- Cosa fare
Rispondi alle seguenti domande basandoti sul testo selezionato.
(a) Qual è la scadenza fissata dalla Corte costituzionale per modificare la legge sul carcere ostativo?
(b) Chi è la responsabile giustizia del Pd?
(c) Prima di quale data non entrerà in vigore la riforma Cartabia?

Giorgia Meloni si prepara a presiedere il suo primo Consiglio dei ministri, domani a mezzogiorno. Ieri ha depositato una corona di fiori al monumento del milite ignoto di piazza Venezia e poi si è chiusa a Palazzo Chigi. Nella sede del governo l’hanno raggiunta il ministro degli Esteri Antonio Tajani, quello dell’Interno Matteo Piantedosi e telefonicamente quello della Cultura Gennaro Sangiuliano.

L’intervento sulla giustizia è dettato dall’urgenza: sul cosiddetto carcere ostativo pende una sentenza della Corte costituzionale, che aveva dato tempo un anno e mezzo al Parlamento per cambiare una legge giudicata non in linea con i principi della Carta. La scadenza è l’8 novembre, così Giorgia Meloni ha deciso di riproporre una legge, approvata dalla Camera, che nei mesi scorsi Fratelli d’Italia aveva criticato. A Montecitorio, dopo un lungo negoziato, si era giunti a un compromesso, approvando una norma che, pur recependo le obiezioni della Consulta, manteneva gli ostacoli ai benefici per i carcerati che non collaborano con la giustizia. La legge poi si è fermata al Senato, a causa della crisi di governo. Il provvedimento era stato votato dalla vecchia maggioranza (Lega compresa), ma non da Fratelli d’Italia, che si era astenuta: «Per la destra dal carcere esci se non sei più mafioso, se invece rimani mafioso e non collabori in carcere ci rimani e ci muori», dichiarava allora Andrea Delmastro, responsabile giustizia del partito. Nonostante quelle critiche, domani il testo sarà ripreso interamente dal decreto, ma nel partito si punta a delle modifiche in senso più restrittivo nelle prossime settimane, magari attraverso un maxiemendamento. Matteo Salvini è entusiasta: «Bene, anche sulla giustizia finalmente si cambia». Ma Forza Italia proverà a cambiare il provvedimento per renderlo più garantista. Il problema principale di Meloni, però, sembra essere con il suo ministro della Giustizia, che a più riprese in passato ha dichiarato la sua contrarietà di principio al carcere ostativo, giudicato «un’eresia» contro la Costituzione: «Le pene non possono consistere in trattamenti contrari al senso di umanità e devono tendere alla rieducazione del condannato». Proprio per marcare un ministro che a una settimana dal giuramento appare già isolato, Meloni sta pensando di nominare sottosegretario il fedelissimo Delmastro. La decisione non è ancora presa e potrebbe arrivare nel cdm di domani. Il provvedimento, spiegano fonti di Palazzo Chigi, «è essenziale nel contrasto alla criminalità organizzata». «Una corsa contro il tempo – ragionano fonti di governo – per garantire sicurezza sociale e impedire che ai detenuti mafiosi possano aprirsi le porte del carcere pur in costanza del vincolo associativo».

Il Pd mette in risalto una contraddizione, la presunta svolta di Meloni sulla certezza della pena, consisterebbe in realtà in una retromarcia: «Sull’ergastolo ostativo si applichi la sentenza della Corte Costituzionale e si riprenda il testo approvato dalla Camera», dice Anna Rossomando, responsabile giustizia del Pd.

L’altro fronte è il rinvio della riforma Cartabia, che sarebbe entrata in vigore martedì prossimo e che non vedrà la luce prima del primo gennaio. La proroga è tecnica e non politica, spiega una fonte di FdI. In sostanza il governo ha raccolto l’appello di gran parte delle procure italiane, che avevano lanciato l’allarme nei giorni scorsi: «Gli uffici giudiziari non sono pronti». Ma il sospetto delle opposizioni è che dietro a questa proroga si celi la volontà di sabotare la riforma: «Il rinvio rischia di buttare a mare due anni di lavoro e di mettere a rischio i fondi Pnrr», dice il capogruppo alla Camera, Debora Serracchiani. Si mobilitano anche gli avvocati: l’Unione delle Camere penali ha convocato d’urgenza per oggi la sua giunta.

- I dati
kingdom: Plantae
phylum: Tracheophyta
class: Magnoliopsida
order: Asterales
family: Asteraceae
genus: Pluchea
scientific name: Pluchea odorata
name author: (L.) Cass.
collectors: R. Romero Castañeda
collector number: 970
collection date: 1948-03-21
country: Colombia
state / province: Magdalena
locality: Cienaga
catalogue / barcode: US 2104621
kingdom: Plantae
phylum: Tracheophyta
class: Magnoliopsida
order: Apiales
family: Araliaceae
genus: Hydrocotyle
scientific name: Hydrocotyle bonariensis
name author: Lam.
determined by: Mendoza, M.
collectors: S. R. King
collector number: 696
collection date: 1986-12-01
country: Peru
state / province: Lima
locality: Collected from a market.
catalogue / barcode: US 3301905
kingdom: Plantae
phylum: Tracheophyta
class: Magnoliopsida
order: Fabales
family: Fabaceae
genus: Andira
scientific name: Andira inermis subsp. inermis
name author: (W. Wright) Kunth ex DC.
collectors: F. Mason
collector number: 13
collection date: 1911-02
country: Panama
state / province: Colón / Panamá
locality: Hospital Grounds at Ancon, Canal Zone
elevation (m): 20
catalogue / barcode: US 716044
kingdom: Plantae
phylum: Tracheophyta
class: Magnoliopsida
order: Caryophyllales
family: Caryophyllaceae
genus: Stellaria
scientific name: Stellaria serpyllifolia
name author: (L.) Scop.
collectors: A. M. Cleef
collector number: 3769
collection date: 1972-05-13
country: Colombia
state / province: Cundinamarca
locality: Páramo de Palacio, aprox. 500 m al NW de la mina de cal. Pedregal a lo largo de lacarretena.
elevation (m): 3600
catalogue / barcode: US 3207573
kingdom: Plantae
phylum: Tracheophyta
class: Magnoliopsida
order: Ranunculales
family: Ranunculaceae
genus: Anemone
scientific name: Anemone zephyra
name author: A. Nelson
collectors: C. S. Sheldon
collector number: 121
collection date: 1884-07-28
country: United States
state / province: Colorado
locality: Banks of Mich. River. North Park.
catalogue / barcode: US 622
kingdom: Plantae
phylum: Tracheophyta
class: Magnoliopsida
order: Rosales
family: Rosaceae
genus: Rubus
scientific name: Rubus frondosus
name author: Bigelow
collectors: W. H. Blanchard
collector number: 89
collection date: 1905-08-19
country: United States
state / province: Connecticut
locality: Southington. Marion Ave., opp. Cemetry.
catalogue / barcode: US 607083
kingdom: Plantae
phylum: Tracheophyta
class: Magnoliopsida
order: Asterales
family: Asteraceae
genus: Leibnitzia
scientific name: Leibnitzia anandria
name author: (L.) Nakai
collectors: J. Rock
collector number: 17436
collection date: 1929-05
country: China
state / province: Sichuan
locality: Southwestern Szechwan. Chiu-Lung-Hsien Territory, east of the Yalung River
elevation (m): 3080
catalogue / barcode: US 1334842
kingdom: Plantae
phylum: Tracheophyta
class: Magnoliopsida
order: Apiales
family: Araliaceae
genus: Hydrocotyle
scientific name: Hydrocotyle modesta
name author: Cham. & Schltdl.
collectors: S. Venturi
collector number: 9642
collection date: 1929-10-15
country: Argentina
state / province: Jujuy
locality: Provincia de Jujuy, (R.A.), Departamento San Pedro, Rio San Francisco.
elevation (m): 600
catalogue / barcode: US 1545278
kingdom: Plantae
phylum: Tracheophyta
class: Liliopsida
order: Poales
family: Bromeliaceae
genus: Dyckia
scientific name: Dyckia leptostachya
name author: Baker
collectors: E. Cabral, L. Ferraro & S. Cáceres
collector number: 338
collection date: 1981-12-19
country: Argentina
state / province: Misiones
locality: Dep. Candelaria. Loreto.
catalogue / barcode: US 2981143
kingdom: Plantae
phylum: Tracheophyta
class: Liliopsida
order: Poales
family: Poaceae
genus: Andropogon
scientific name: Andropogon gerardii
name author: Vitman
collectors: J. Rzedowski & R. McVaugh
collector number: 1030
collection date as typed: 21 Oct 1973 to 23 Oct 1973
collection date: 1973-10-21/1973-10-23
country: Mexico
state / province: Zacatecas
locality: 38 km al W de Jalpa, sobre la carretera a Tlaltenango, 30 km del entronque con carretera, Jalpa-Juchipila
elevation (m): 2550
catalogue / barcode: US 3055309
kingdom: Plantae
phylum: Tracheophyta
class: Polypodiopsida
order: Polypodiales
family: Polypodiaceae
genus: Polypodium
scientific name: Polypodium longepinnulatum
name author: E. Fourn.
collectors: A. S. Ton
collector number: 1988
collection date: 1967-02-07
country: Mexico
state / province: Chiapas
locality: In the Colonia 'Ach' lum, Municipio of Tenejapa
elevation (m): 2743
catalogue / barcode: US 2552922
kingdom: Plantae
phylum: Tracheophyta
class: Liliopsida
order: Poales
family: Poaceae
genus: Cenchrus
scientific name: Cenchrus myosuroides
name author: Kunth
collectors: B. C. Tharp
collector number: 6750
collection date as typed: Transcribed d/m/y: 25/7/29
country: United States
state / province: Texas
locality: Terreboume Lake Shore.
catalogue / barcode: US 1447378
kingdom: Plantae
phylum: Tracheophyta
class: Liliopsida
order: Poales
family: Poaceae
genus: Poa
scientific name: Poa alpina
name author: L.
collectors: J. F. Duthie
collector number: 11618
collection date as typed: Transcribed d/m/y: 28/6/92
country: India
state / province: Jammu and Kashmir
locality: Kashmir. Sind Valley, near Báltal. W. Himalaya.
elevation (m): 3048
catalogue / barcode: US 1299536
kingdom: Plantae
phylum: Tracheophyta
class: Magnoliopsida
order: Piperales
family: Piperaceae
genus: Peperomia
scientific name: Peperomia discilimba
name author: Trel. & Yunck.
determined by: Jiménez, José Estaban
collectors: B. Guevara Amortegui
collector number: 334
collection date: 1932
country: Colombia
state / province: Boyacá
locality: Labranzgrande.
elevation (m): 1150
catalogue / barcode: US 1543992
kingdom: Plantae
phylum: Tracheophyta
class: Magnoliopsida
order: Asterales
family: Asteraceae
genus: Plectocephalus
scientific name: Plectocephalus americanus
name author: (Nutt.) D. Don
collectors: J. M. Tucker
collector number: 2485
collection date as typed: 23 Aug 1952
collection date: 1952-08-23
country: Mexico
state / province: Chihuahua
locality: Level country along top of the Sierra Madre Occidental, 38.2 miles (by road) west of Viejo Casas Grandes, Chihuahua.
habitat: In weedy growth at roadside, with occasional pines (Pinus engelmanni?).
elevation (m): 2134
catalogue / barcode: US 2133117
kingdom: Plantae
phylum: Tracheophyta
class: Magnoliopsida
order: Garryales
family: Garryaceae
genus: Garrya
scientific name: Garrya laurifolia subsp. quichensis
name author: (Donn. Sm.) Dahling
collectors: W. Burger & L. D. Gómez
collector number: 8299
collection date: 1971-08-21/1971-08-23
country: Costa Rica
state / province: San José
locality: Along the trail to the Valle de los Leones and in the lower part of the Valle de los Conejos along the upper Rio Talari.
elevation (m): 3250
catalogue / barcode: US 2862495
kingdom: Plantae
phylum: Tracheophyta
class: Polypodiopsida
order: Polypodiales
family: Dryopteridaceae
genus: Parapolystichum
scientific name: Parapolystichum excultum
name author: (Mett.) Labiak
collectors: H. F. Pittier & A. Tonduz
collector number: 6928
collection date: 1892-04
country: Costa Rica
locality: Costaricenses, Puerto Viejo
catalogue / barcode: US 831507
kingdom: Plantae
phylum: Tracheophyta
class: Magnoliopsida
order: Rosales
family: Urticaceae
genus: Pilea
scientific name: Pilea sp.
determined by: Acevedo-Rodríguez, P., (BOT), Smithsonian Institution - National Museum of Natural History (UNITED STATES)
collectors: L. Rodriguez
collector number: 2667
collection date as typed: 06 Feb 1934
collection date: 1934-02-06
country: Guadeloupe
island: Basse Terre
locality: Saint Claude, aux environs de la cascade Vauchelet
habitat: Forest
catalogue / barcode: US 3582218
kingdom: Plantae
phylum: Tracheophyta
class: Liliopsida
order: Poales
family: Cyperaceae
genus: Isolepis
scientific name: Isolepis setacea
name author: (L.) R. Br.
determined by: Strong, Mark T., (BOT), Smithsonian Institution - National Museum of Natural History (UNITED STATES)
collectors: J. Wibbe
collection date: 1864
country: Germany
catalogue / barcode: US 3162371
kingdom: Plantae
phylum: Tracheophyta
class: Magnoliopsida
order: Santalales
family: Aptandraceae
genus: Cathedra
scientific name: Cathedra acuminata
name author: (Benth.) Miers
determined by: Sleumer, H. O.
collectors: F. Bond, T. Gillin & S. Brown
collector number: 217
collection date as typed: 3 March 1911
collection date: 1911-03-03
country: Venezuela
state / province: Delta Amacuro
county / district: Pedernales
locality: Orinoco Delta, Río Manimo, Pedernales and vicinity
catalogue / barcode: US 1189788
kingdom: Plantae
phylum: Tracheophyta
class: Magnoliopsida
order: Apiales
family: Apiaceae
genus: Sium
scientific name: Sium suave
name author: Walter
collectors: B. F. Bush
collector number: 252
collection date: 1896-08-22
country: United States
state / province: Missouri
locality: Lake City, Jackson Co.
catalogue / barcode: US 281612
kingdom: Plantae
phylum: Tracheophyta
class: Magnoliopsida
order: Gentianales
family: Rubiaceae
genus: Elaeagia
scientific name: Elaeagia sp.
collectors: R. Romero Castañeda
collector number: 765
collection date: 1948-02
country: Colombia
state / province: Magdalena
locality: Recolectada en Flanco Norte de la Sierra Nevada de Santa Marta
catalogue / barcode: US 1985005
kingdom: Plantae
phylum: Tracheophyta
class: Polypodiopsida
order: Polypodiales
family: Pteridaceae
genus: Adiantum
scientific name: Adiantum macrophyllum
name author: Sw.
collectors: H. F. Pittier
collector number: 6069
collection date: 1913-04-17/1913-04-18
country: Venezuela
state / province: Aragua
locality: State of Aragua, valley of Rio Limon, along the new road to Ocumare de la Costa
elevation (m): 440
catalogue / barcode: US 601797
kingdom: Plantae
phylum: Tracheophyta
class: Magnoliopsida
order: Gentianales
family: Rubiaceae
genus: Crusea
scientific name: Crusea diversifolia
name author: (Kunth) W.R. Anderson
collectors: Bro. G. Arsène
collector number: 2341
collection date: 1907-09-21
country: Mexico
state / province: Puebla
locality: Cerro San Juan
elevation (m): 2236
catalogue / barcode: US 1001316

- Risposta
(a) L'8 novembre.
(b) Anna Rossomando.
(c) Il primo gennaio.